You can put symmetrical limits on difficulty changes from the previous block. There's no reason to do this, but I wanted to mention it. I think it's not hardly different than method 6. This is what MANY coins should have used instead of copying Digishield's POW limits that are useless and cause harm if you try to make Digishiled respond faster. This allows the algorithm to change as fast as it can in the presence of a specified-size hash attack starting or stopping, but not faster.

D = calculated D for next block to be considered for limiting
X = 10 # max expected size of "hash attacks" as multiple of bash hash rate
limit = X^(3/N) # 3 for WHM and EMA.  Use 2 for SMA
if ( D > prev_D*limit) { D=prev_D*limit }
if ( D > prev_D/limit) { D=prev_D/limit }

Or it can be made to act as if method 6 timestamp limits are in place.

limit = 1+max_allowed_solvetime/N
if ( D > prev_D*limit) { D=prev_D*limit }
if ( D > prev_D/limit) { D=prev_D/limit }

Method 6: Limit timestamps from previous timestamp

This is the best method if the future time limit determined by median of nodes is not reduced as described at very top.

When a bad timestamp comes through, it can be allowed it to "do its damage" with almost no problem as long as negative solvetimes are allowed. If a forward time is used to try to lower difficulty, the next accurate timestamp that comes through will erase its effect completely in all algorithms. And vice versa if a bad reverse timestamp comes in. Monero clones may allow a 24xT forward time to come in and if the algo uses N=24, then difficulty can be cut to 1/4 in the next blockwhen using the low N's I recommend for T=600 second coins. It can even throw a negative in EMA-Z A limit of 8xT as max solvetime after previous timestamp did not hurt performance much (see chart below). If the limits are not symmetrical, an exploit is possible. If you're using an SMA or Digi v3 for some reason, keep in mind the effects are reversed when the bad timestamp leaves out the back of the window.

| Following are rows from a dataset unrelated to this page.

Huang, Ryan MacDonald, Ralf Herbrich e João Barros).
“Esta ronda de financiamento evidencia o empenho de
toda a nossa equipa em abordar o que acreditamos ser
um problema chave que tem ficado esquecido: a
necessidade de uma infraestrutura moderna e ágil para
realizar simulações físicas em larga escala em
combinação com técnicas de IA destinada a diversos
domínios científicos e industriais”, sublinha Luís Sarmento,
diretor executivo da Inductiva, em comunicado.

    if ST > 6*T then ST=6*T
    if ST < -5*T then ST= -5*T

Limiting the solvetime makes D slower to drop if there is a big decrease in hashrate. The plots below show what happens without and then with the 8xT limit when hashrate drops to 1/50th with the EMA-Z. This shows performance is not hurt much.

_ts_limit1

This shows the benefit in a live coin of allowing the negative solvetimes. Graft was using method 3, which is the second best method.

image

Perfect clock = mining not needed

If there was good real-time clock such as all nodes keeping a good universal time, we could theoretically make the network synchronous like a computer relying on a clock pulse and do away with consensus. Synchronous networks do not have FLP or Byzantine problems because there is no need for consensus. In short, every node would have a good universal clock accurate to within a few seconds, and there would be an agreed-upon clock cycle with an "on time" when new transactions are accepted by nodes, and an "off time" to wait for all nodes to get and validate all transactions. It takes about a minute for 0.5 MB blocks to propagate to 90% of nodes, so the off time might need to be 5 minutes. All nodes would accept all valid transactions within the window, but they have to each independently determine what the acceptable window is by their independent but accurate clock (independent so they all do not all use the same source for time which would be an attack-able 3rd party). Then transactions would be sorted into a block and hashed like a regular block chain. Nodes do not theoretically need to ask other nodes anything. They just share transactions. There are hairy details (such as straggling transactions on the edges of the "on window" and re-syncing to get the right block chain when rejoining the network) that would require some asking of other nodes which is the beginning of trusted peers or consensus that only POW has solved. But CPUs work without consensus and with "large" (nanosecond) delays. To what extent are nodes not like a disparate groups of transistors on a CPU waiting on electrons (transactions) to arrive? Nodes going online and dropping out is like only some of the transistors turning off and on, so the analogy even works to show the problems.